### Input records:
_ _ _ _

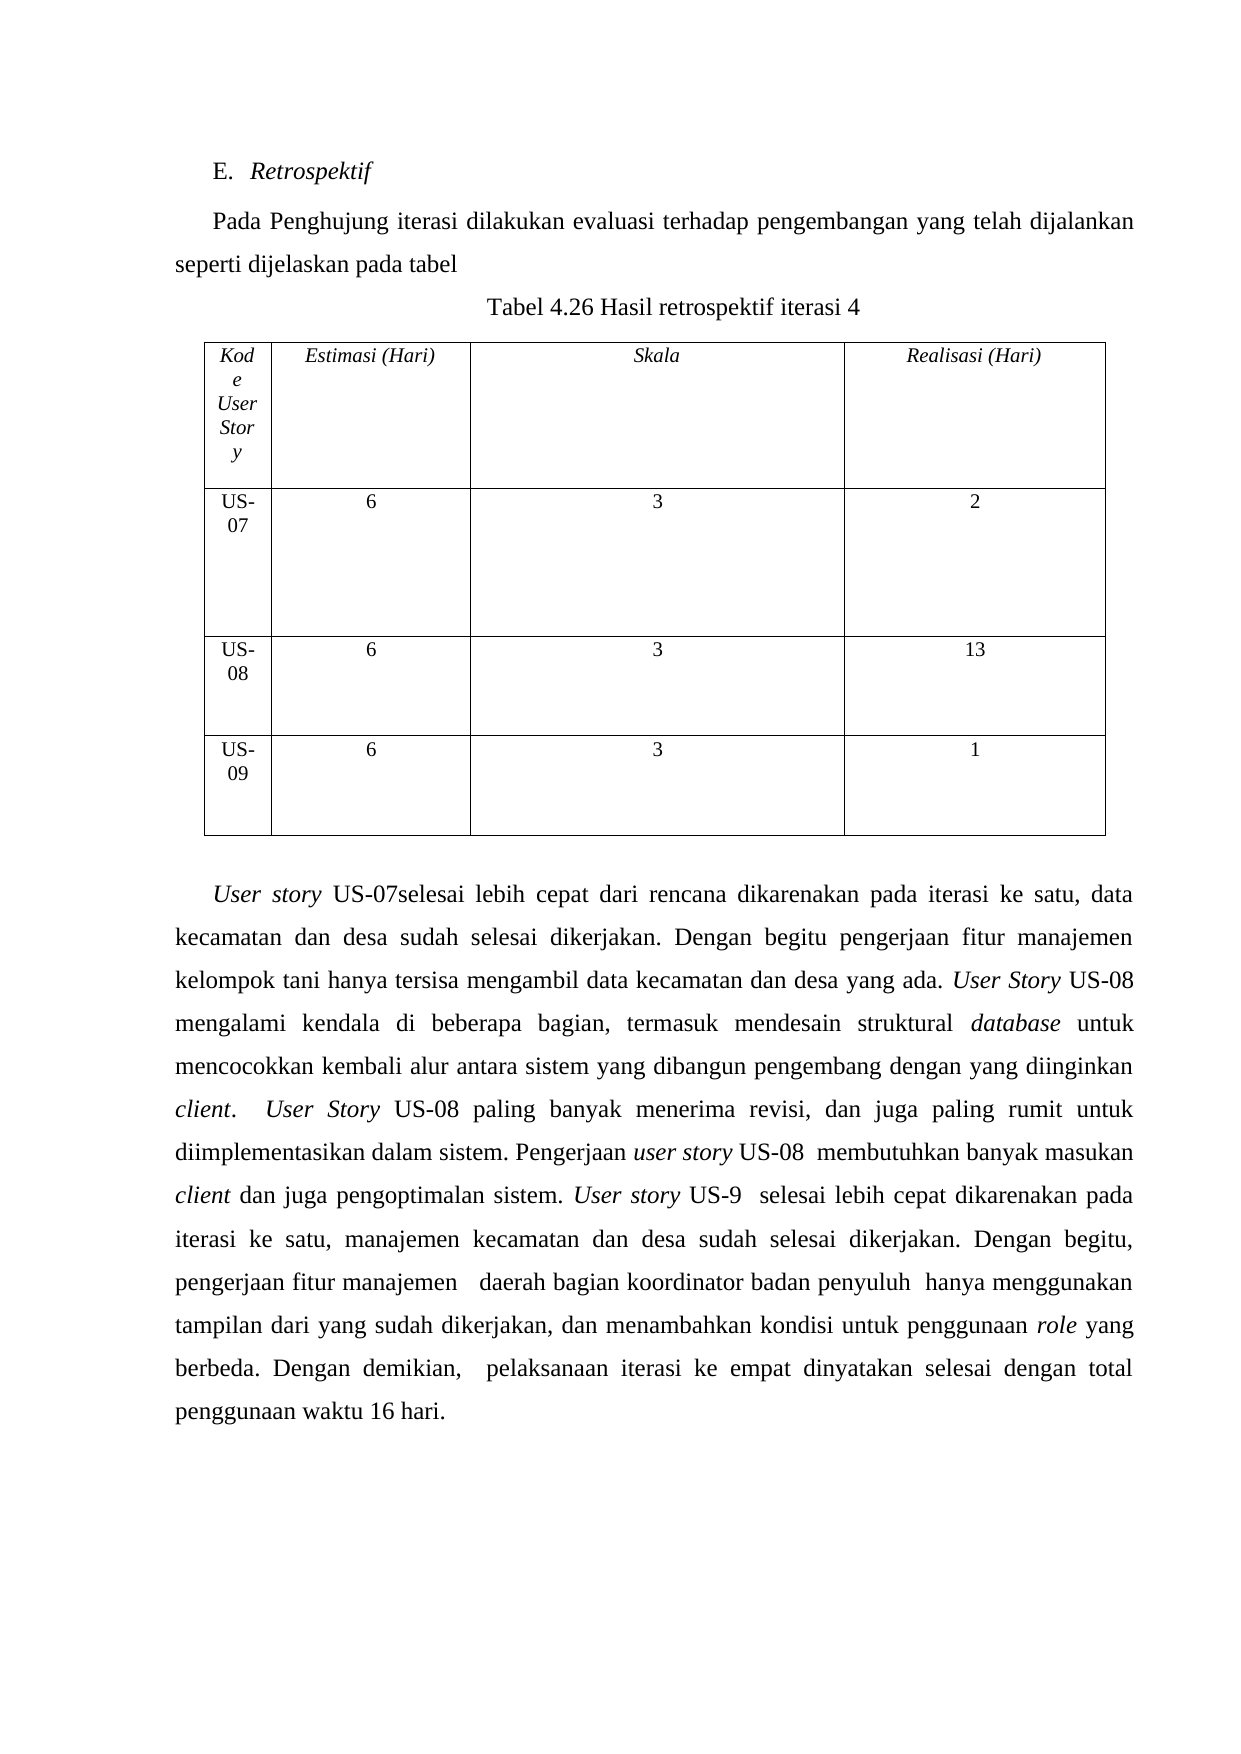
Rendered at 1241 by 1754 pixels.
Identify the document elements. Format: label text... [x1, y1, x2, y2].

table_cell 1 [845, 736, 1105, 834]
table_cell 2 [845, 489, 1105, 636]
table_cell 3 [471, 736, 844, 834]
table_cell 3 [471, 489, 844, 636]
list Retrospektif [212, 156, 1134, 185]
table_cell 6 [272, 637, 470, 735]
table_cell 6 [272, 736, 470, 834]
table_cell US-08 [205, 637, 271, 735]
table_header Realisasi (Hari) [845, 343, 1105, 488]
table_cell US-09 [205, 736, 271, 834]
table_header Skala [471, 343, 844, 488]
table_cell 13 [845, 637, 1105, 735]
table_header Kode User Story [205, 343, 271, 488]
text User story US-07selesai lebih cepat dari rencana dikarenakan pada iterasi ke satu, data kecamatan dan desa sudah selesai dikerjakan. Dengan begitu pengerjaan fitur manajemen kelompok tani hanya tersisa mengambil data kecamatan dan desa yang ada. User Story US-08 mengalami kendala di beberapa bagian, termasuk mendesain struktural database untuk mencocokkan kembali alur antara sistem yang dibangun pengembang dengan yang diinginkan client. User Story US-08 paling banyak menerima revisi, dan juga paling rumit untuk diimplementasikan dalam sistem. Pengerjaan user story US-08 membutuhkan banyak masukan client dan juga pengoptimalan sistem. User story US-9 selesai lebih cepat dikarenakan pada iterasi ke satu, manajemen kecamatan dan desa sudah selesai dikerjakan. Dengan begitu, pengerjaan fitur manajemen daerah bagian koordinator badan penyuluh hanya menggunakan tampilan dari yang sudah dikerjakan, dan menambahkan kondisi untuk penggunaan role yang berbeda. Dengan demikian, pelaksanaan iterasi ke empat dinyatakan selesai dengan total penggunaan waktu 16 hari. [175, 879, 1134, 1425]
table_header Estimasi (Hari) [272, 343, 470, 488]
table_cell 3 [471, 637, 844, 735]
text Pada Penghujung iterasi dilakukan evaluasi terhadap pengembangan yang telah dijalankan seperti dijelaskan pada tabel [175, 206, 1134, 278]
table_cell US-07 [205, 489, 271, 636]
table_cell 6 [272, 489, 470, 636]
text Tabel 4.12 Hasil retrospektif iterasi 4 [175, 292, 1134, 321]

_ _ _ _

### Goal of the exercise:
Write the listing out a second time exactly, dropping all images.

### Task output:
Rendered at 1241 by 1754 pixels.
Identify the document elements. Format: label text... [x1, y1, x2, y2].

table_cell 1 [845, 736, 1105, 834]
table_cell 2 [845, 489, 1105, 636]
table_cell 3 [471, 736, 844, 834]
table_cell 3 [471, 489, 844, 636]
list Retrospektif [212, 156, 1134, 185]
table_cell 6 [272, 637, 470, 735]
table_cell 6 [272, 736, 470, 834]
table_cell US-08 [205, 637, 271, 735]
table_header Realisasi (Hari) [845, 343, 1105, 488]
table_cell US-09 [205, 736, 271, 834]
table_header Skala [471, 343, 844, 488]
table_cell 13 [845, 637, 1105, 735]
table_header Kode User Story [205, 343, 271, 488]
text User story US-07selesai lebih cepat dari rencana dikarenakan pada iterasi ke satu, data kecamatan dan desa sudah selesai dikerjakan. Dengan begitu pengerjaan fitur manajemen kelompok tani hanya tersisa mengambil data kecamatan dan desa yang ada. User Story US-08 mengalami kendala di beberapa bagian, termasuk mendesain struktural database untuk mencocokkan kembali alur antara sistem yang dibangun pengembang dengan yang diinginkan client. User Story US-08 paling banyak menerima revisi, dan juga paling rumit untuk diimplementasikan dalam sistem. Pengerjaan user story US-08 membutuhkan banyak masukan client dan juga pengoptimalan sistem. User story US-9 selesai lebih cepat dikarenakan pada iterasi ke satu, manajemen kecamatan dan desa sudah selesai dikerjakan. Dengan begitu, pengerjaan fitur manajemen daerah bagian koordinator badan penyuluh hanya menggunakan tampilan dari yang sudah dikerjakan, dan menambahkan kondisi untuk penggunaan role yang berbeda. Dengan demikian, pelaksanaan iterasi ke empat dinyatakan selesai dengan total penggunaan waktu 16 hari. [175, 879, 1134, 1425]
table_header Estimasi (Hari) [272, 343, 470, 488]
table_cell 3 [471, 637, 844, 735]
text Pada Penghujung iterasi dilakukan evaluasi terhadap pengembangan yang telah dijalankan seperti dijelaskan pada tabel [175, 206, 1134, 278]
table_cell US-07 [205, 489, 271, 636]
table_cell 6 [272, 489, 470, 636]
text Tabel 4.12 Hasil retrospektif iterasi 4 [175, 292, 1134, 321]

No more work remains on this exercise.